TASK REQUIREMENTS —
**A)** Answer these from the ZeroStereo paper summary:
(i) At which conference does the paper appear?
(ii) How many synthetic training samples does the approach use?
(iii) With what do the early view-synthesis methods fill occluded regions?
**B)** Name every keyword listed in the ZeroStereo paper summary.
**C)** Resume the ZeroStereo paper summary after its final sentence, keeping its style and layout.

ZeroStereo: Zero-shot Stereo Matching from Single Images¶
Conference: ICCV2025
arXiv: 2501.08654
Code: GitHub
Area: 3D Vision
Keywords: stereo matching, zero-shot generalization, diffusion inpainting, monocular depth estimation, view synthesis
TL;DR¶
This paper proposes ZeroStereo, a pipeline that starts from an arbitrary single image, uses monocular depth estimation to generate pseudo disparity, and synthesizes high-quality right-view images via a fine-tuned diffusion inpainting model. The approach achieves state-of-the-art zero-shot stereo matching generalization using only 35K synthetic training samples.
Background & Motivation¶
- Core Problem: Supervised stereo matching models perform well on standard benchmarks, but generalization to real-world scenes degrades significantly due to the extreme scarcity of annotated real-world stereo data.
- Limitations of Prior Work:
- Domain-invariant feature learning (DSMNet, GraftNet, ITSA, etc.): A non-trivial domain gap still exists between synthetic and real data.
- Self-supervised learning (photometric loss): Severely affected by occlusions, ghosting artifacts, and ill-posed regions; large-scale collection of high-quality stereo image pairs is itself non-trivial.
- View synthesis:
- Early methods (Luo et al., MfS-Stereo) generate right-view images via monocular depth and forward warping, but occluded regions are filled with neighboring pixels or random backgrounds, causing structural inconsistency.

STORED DATA —
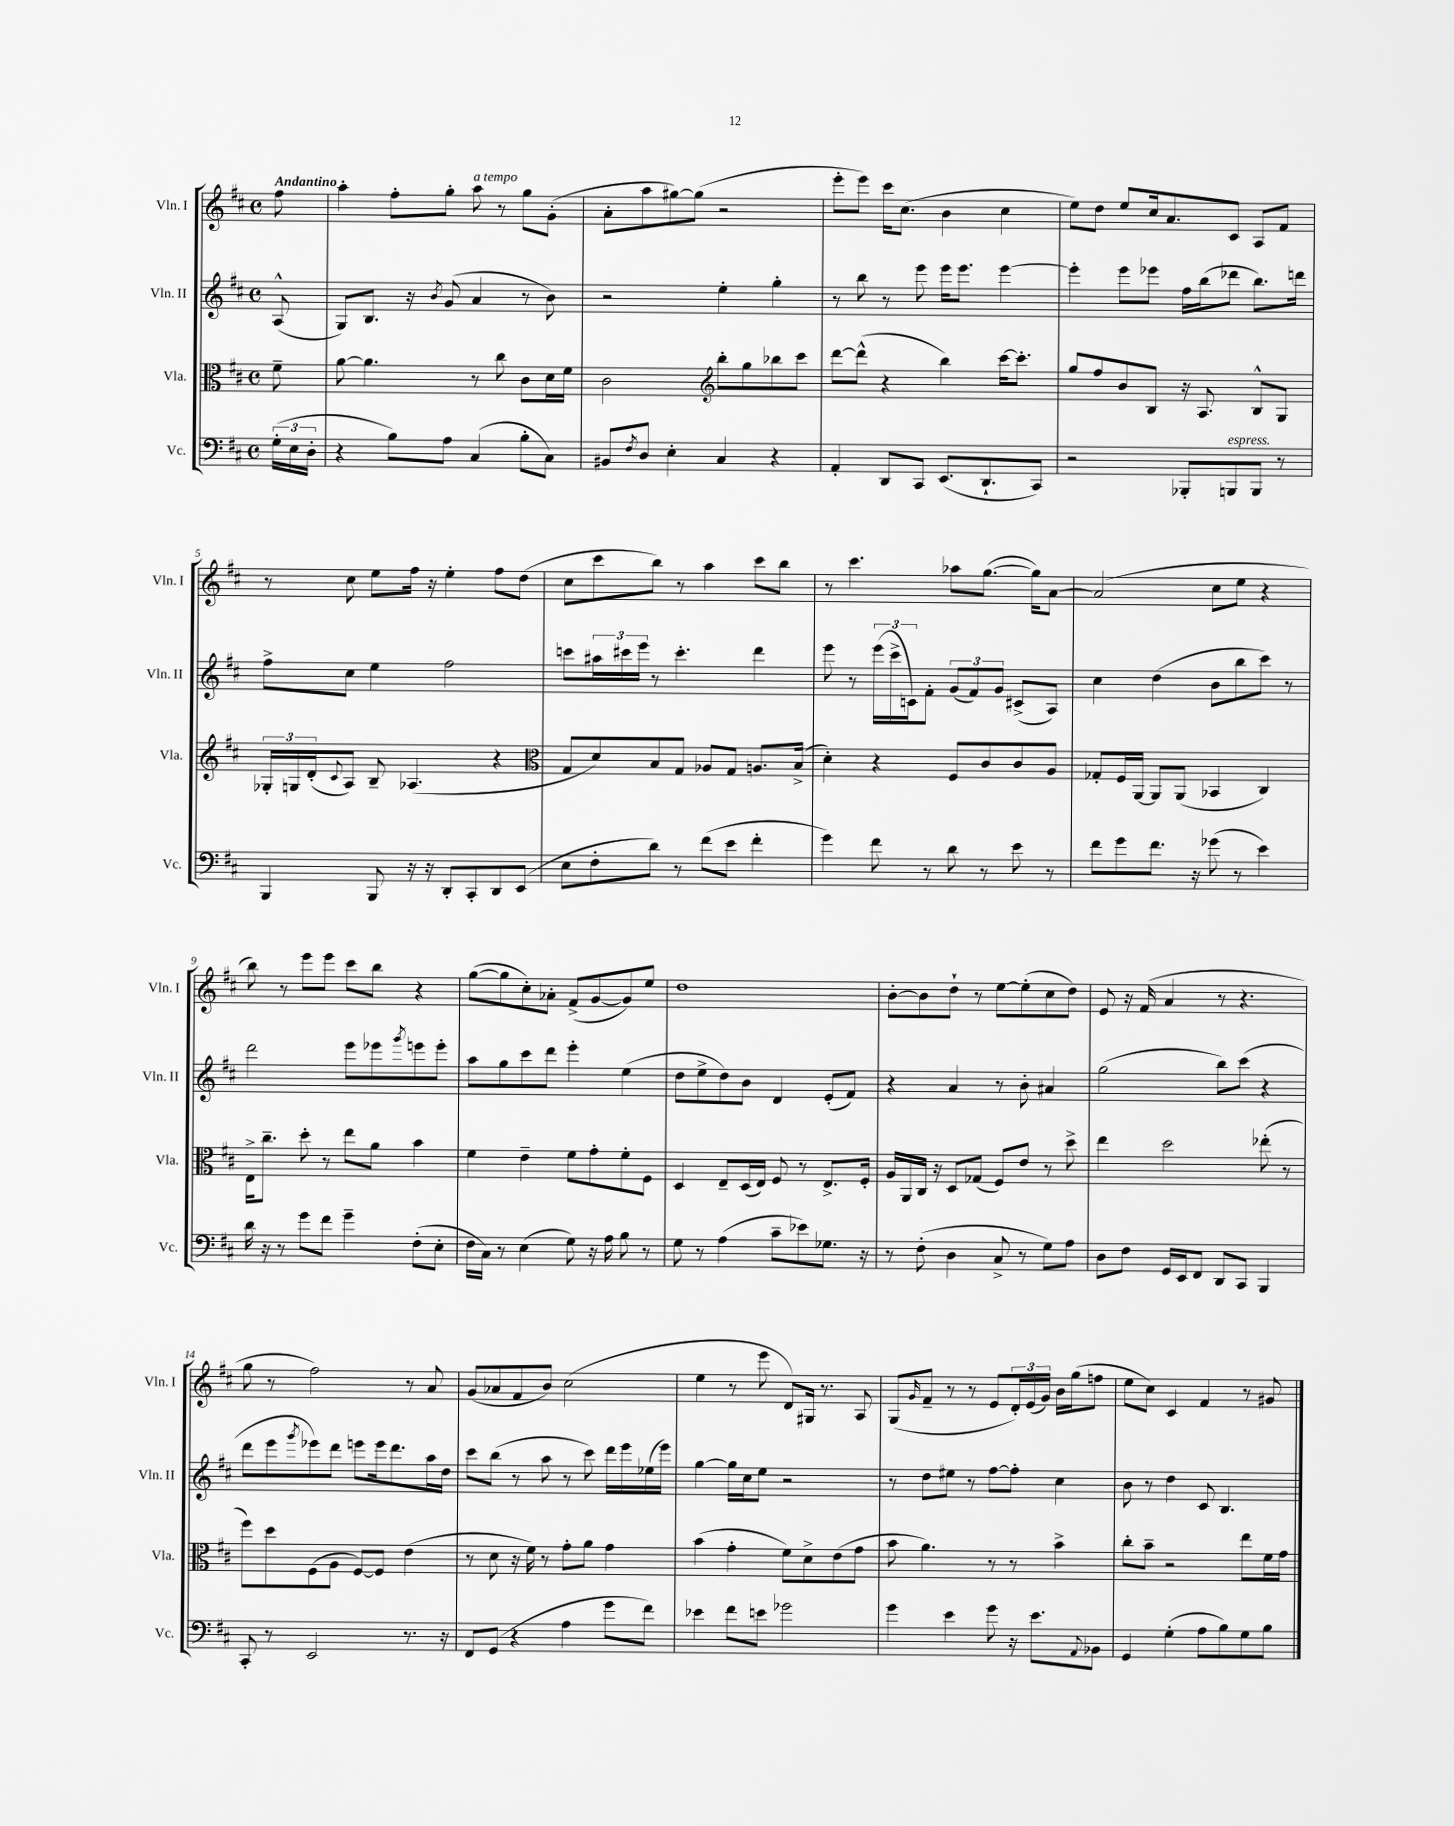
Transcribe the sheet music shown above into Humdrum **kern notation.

ANSWERS TO THE EXERCISES —
**A)**
(i) ICCV2025
(ii) 35K
(iii) Neighboring pixels or random backgrounds

**B)** stereo matching, zero-shot generalization, diffusion inpainting, monocular depth estimation, view synthesis

**C)**
- NeRF-Stereo requires multi-view inputs for scene reconstruction, offering poor flexibility; NeRF also performs poorly for distant scene reconstruction, making it unsuitable for large-scale outdoor settings.
- Motivation: Can a single image combined with a pre-trained diffusion model be used to complete occluded regions with high quality, while assessing pseudo-label reliability without any additional training?
Method¶
Overall Pipeline¶
Given a single left image \(\mathbf{I}_l\):
- Monocular Depth Estimation: Depth Anything V2 (DAv2) produces a normalized inverse depth map \(\mathbf{D}\).
- Adaptive Disparity Selection (ADS): \(\mathbf{D}\) is multiplied by a scaling factor \(s \cdot w\) to obtain the pseudo disparity map \(\mathbf{d}\), where \(s\) is sampled from a piecewise uniform distribution.
- Forward Warping: Following MfS-Stereo, a warped right image \(\tilde{\mathbf{I}}_r\), a non-occlusion mask \(\mathbf{M}_{noc}\), and an inpainting mask \(\mathbf{M}_{inp}\) are generated.
- Diffusion Inpainting: A fine-tuned SDv2I model performs semantically coherent completion of occluded regions, yielding the final right image \(\mathbf{I}_r\).
- Training-Free Confidence Generation (TCG): The confidence map \(\mathbf{C}\) of the depth estimation is computed via horizontal flip symmetry.
- Stereo Training: RAFT-Stereo / IGEV-Stereo is trained using the ZeroStereo Loss.
Diffusion Inpainting¶
- Base Model: Stable Diffusion V2 Inpainting (SDv2I).
- Motivation for Fine-tuning:
- Standard text-guided inpainting lacks text prompts suited to stereo occlusion regions.
- Stereo occlusion masks are diverse and irregular; directly applying the pre-trained model yields suboptimal results.
- Fine-tuning Protocol:
- Trained on synthetic datasets with accurate dense disparity ground truth: Scene Flow, Tartan Air, CREStereo Dataset, and VKITTI 2.
- VAE is frozen; only the U-Net is fine-tuned; text conditioning is disabled; DDPM noise scheduler with 1000 steps.
- 50K steps, batch size 32 (gradient accumulation over 4 steps), AdamW with One-cycle LR of 2e-5, cropped to 512×512.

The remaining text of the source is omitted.